• _Job item 1_: Reproduce word for word the part of the bakery-cafe acquisition text between "On March 28, 2012, the" and "of their acquisition.", inclusive.
• _Job item 2_: Using the bakery-cafe acquisition text, mark each statement below yes or no, and back each answer with the deciding words of the text, quoted exactly. (a) The Company paid the remaining $0.3 million for the Hallandale bakery-cafe during fiscal 2014. (b) The North Carolina acquisition covered 12 bakery-cafes. (c) The intangible assets from the Florida acquisition are expected to be amortized over about 20 years.

Start of Extract provided

Florida Bakery-cafe Acquisition

On April 9, 2013, the Company acquired substantially all the assets of one bakery-cafe from its Hallandale, Florida franchisee for a purchase price of $2.7 million. The Company paid approximately $2.4 million of the purchase price on April 9, 2013 and paid the remaining $0.3 million with interest during fiscal 2014. The Consolidated Statements of Comprehensive Income include the results of operations for the bakery-cafe from the date of its acquisition. The pro-forma impact of the acquisition on prior periods is not presented, as the impact is not material to reported results.

The Company allocated the purchase price to the tangible and intangible assets acquired in the acquisition at their estimated fair values with the remainder allocated to tax deductible goodwill as follows: $0.4 million to property and equipment; $1.0 million to intangible assets, which represents the fair value of re-acquired territory rights and the favorable lease agreement and are expected to be amortized on average over approximately 12 years; and $1.3 million to goodwill. The fair value measurement of tangible and intangible assets as of the acquisition date was based on significant inputs not observable in the market and thus represented a Level 3 measurement.

Goodwill recorded in connection with this acquisition was attributable to the workforce of the acquired bakery-cafe and synergies expected to arise from cost savings opportunities. All of the recorded goodwill is tax deductible and is included in the Company Bakery-Cafe Operations segment.

North Carolina Franchisee Acquisition

On March 28, 2012, the Company acquired substantially all the assets and certain liabilities of 16 bakery-cafes and the related area development rights from its Raleigh-Durham, North Carolina franchisee for a purchase price of $48.0 million. The Company paid approximately $44.4 million of the purchase price on March 27, 2012 and paid the remaining $3.6 million with interest during fiscal 2013. The Consolidated Statements of Comprehensive Income include the results of operations from the operating bakery-cafes from the date of their acquisition.
The acquired business contributed revenues of $36.0 million and net income of approximately $2.9 million for the period from March 28, 2012 through December 25, 2012. The supplemental pro forma information set forth in the following table has been prepared for comparative purposes and does not purport to be indicative of what would have occurred had the acquisition been made on December 28, 2011, nor is it indicative of any future results (in thousands):

 
Pro Forma for the Fiscal Year Ended
 
December 25, 2012
Bakery-cafe sales, net
$
1,888,914

Net income
173,763



The pro forma amounts included in the table above reflect the application of the Company’s accounting policies and adjustment of the results of the Raleigh-Durham, North Carolina bakery-cafes to reflect the additional depreciation and amortization that would have been charged assuming the fair value adjustments to property and equipment and intangible assets had been applied from December 28, 2011, together with the consequential tax impacts.

End of Extract provided
Start of Record excerpts

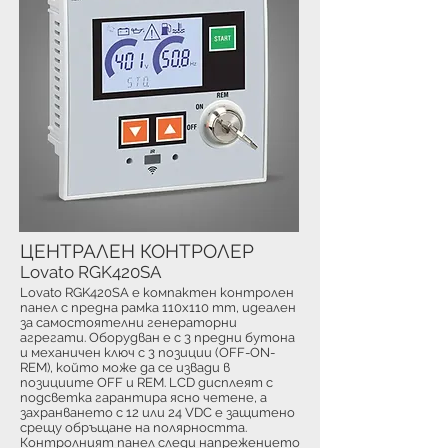
ЦЕНТРАЛЕН КОНТРОЛЕР
Lovato RGK420SA
Lovato RGK420SA е компактен контролен
панел с предна рамка 110x110 mm, идеален
за самостоятелни генераторни
агрегати. Оборудван е с 3 предни бутона
и механичен ключ с 3 позиции (OFF-ON-
REM), който може да се извади в
позициите OFF и REM. LCD дисплеят с
подсветка гарантира ясно четене, а
захранването с 12 или 24 VDC е защитено
срещу обръщане на полярността.
Контролният панел следи напрежението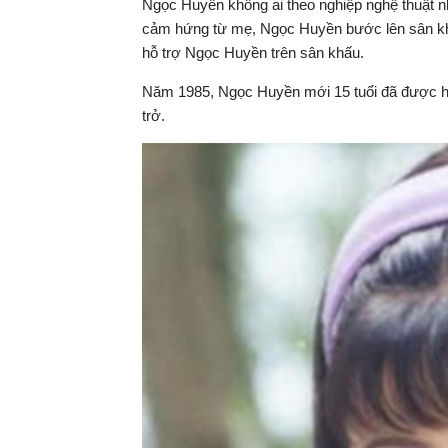
Ngọc Huyền không ai theo nghiệp nghệ thuật n
cảm hứng từ mẹ, Ngọc Huyền bước lên sân khấ
hỗ trợ Ngọc Huyền trên sân khấu.
Năm 1985, Ngọc Huyền mới 15 tuổi đã được há
trở.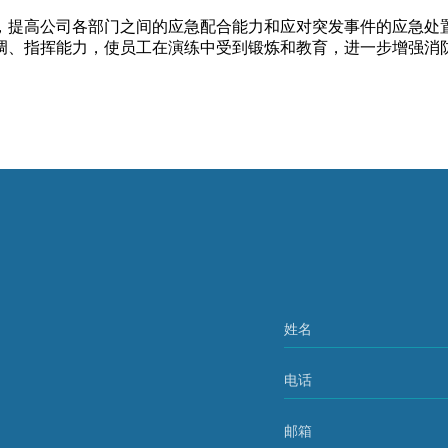
提高公司各部门之间的应急配合能力和应对突发事件的应急处置
调、指挥能力，使员工在演练中受到锻炼和教育，进一步增强消
姓名
电话
邮箱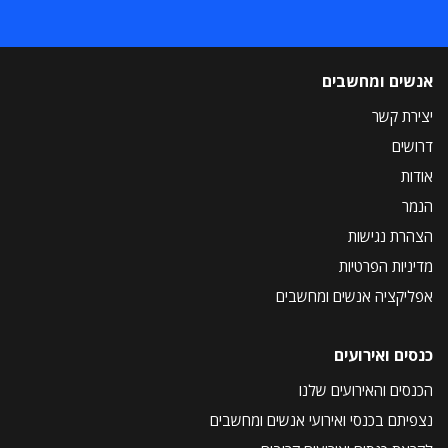
אנשים ומחשבים
יצירת קשר
דרושים
אודות
הנמר
הצהרת נגישות
מדיניות הפרטיות
אפליקציה אנשים ומחשבים
כנסים ואירועים
הכנסים והאירועים שלנו
נצפיתם בכנסי ואירועי אנשים ומחשבים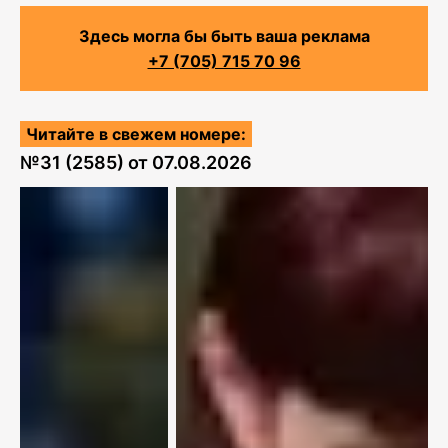
Здесь могла бы быть ваша реклама
+7 (705) 715 70 96
Читайте в свежем номере:
№
31 (2585)
от
07.08.2026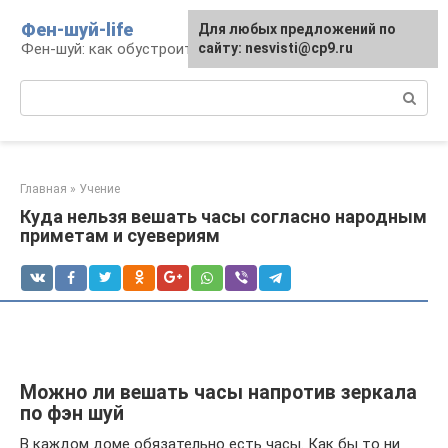
Перейти
Фен-шуй-life
Для любых предложений по
к
Фен-шуй: как обустроить свою жизнь
сайту: nesvisti@cp9.ru
контенту
Поиск:
Главная
»
Учение
Куда нельзя вешать часы согласно народным
приметам и суевериям
Можно ли вешать часы напротив зеркала
по фэн шуй
В каждом доме обязательно есть часы. Как бы то ни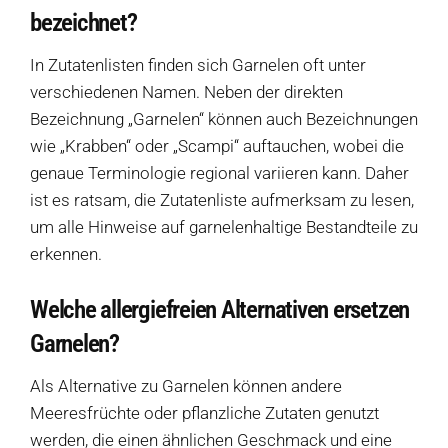
bezeichnet?
In Zutatenlisten finden sich Garnelen oft unter
verschiedenen Namen. Neben der direkten
Bezeichnung „Garnelen“ können auch Bezeichnungen
wie „Krabben“ oder „Scampi“ auftauchen, wobei die
genaue Terminologie regional variieren kann. Daher
ist es ratsam, die Zutatenliste aufmerksam zu lesen,
um alle Hinweise auf garnelenhaltige Bestandteile zu
erkennen.
Welche allergiefreien Alternativen ersetzen
Garnelen?
Als Alternative zu Garnelen können andere
Meeresfrüchte oder pflanzliche Zutaten genutzt
werden, die einen ähnlichen Geschmack und eine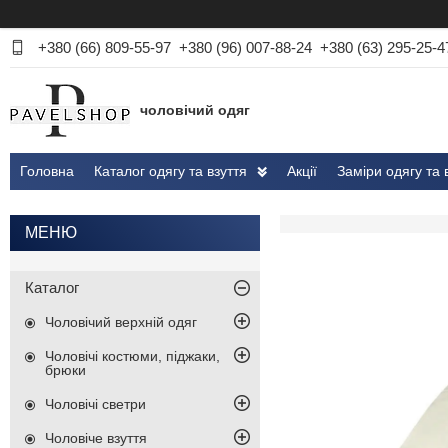
+380 (66) 809-55-97
+380 (96) 007-88-24
+380 (63) 295-25-4
чоловічий одяг
Головна
Каталог одягу та взуття
Акції
Заміри одягу та 
Каталог
Чоловічий верхній одяг
Чоловічі костюми, піджаки,
брюки
Чоловічі светри
Чоловіче взуття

End of Record excerpts

• _Your response 1_:
On March 28, 2012, the Company acquired substantially all the assets and certain liabilities of 16 bakery-cafes and the related area development rights from its Raleigh-Durham, North Carolina franchisee for a purchase price of $48.0 million. The Company paid approximately $44.4 million of the purchase price on March 27, 2012 and paid the remaining $3.6 million with interest during fiscal 2013. The Consolidated Statements of Comprehensive Income include the results of operations from the operating bakery-cafes from the date of their acquisition.

• _Your response 2_:
(a) Yes: "paid the remaining $0.3 million with interest during fiscal 2014"
(b) No: "16 bakery-cafes and the related area development rights"
(c) No: "expected to be amortized on average over approximately 12 years"